**Dataset section**

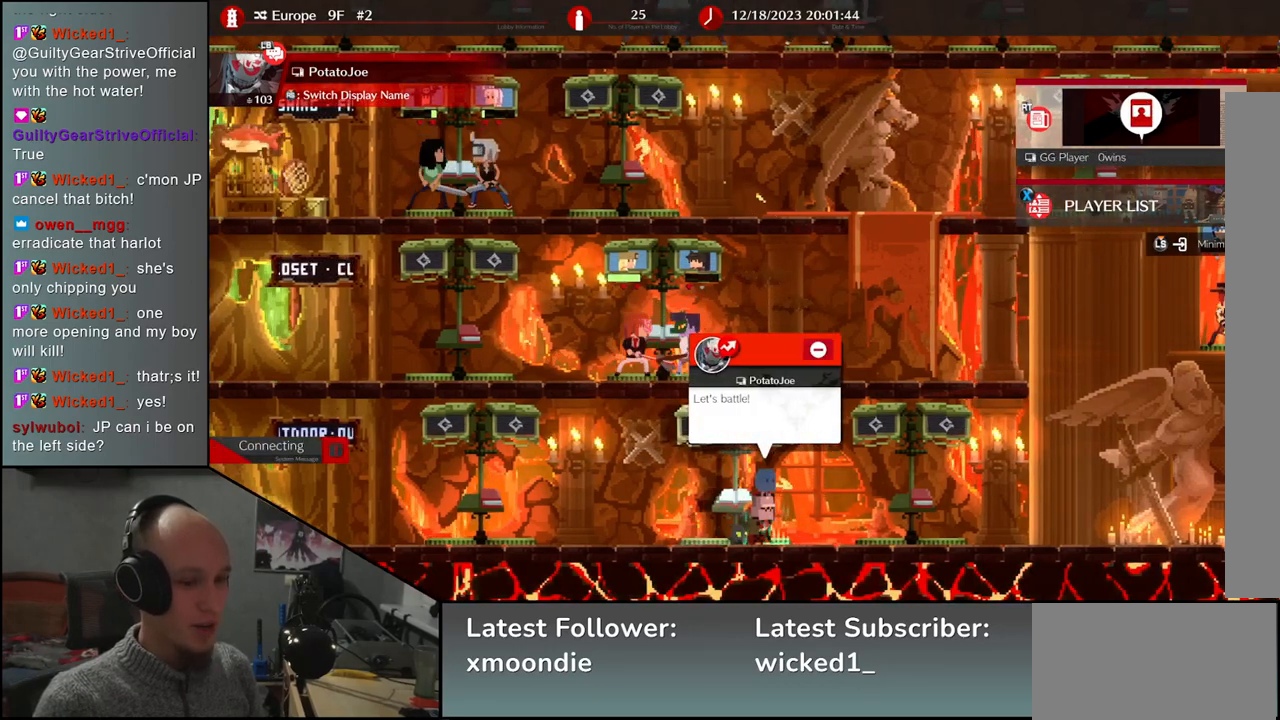
{"dt_ms": 500, "buttons": [], "left_stick": "center", "events": []}
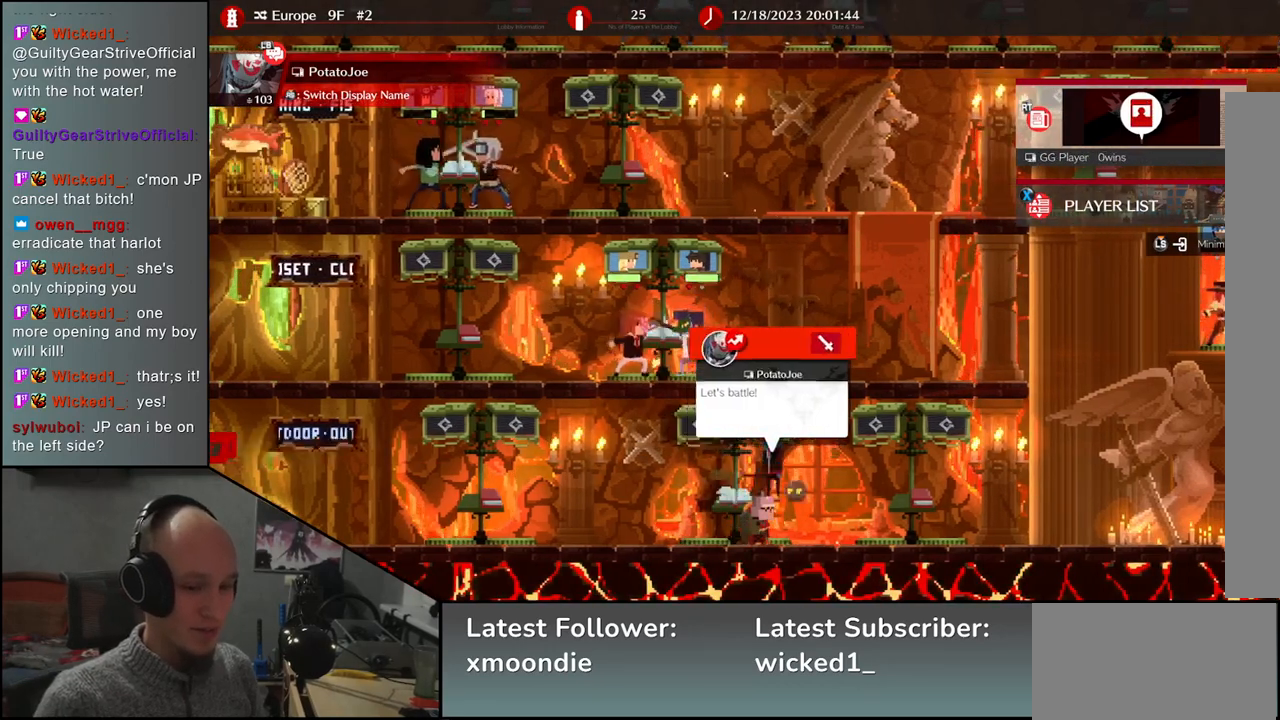
{"dt_ms": 500, "buttons": [], "left_stick": "center", "events": []}
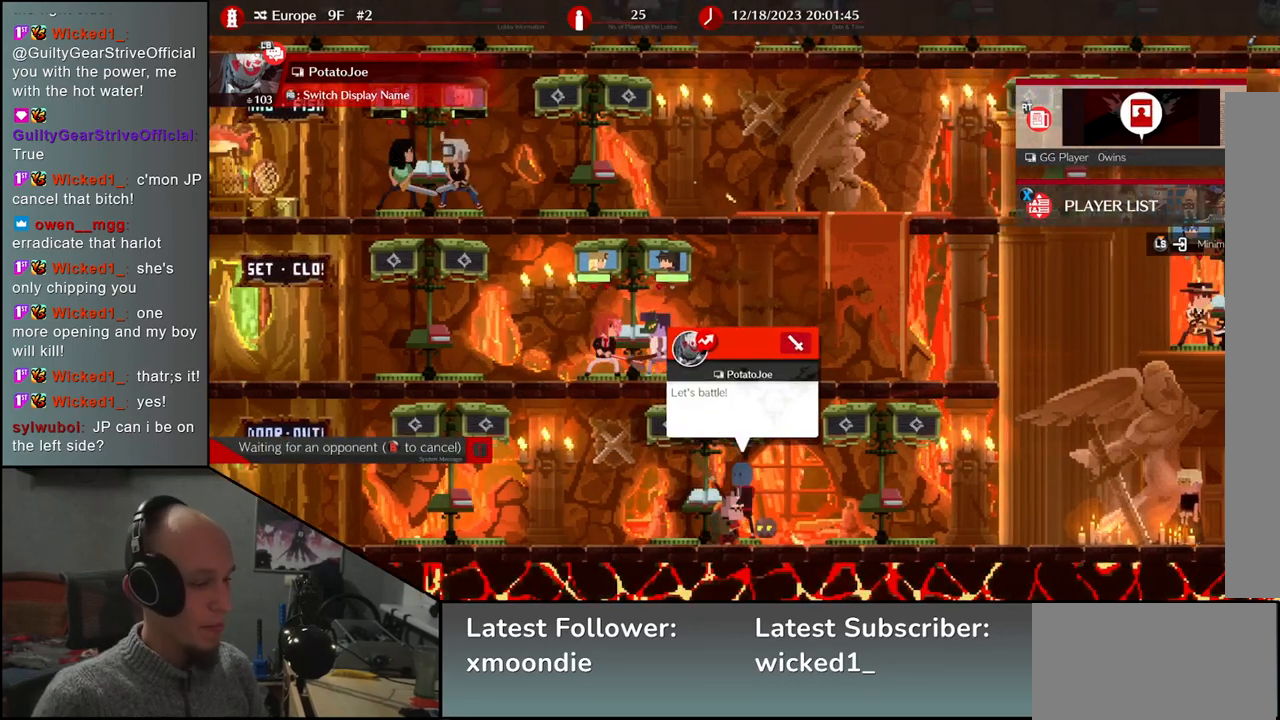
{"dt_ms": 500, "buttons": [], "left_stick": "center", "events": []}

**Activity**
Only the pictures are dropped. Otherwise, write out the listing exactly.

**Exercise response**
{"dt_ms": 500, "buttons": [], "left_stick": "center", "events": []}
{"dt_ms": 500, "buttons": [], "left_stick": "center", "events": []}
{"dt_ms": 500, "buttons": [], "left_stick": "center", "events": []}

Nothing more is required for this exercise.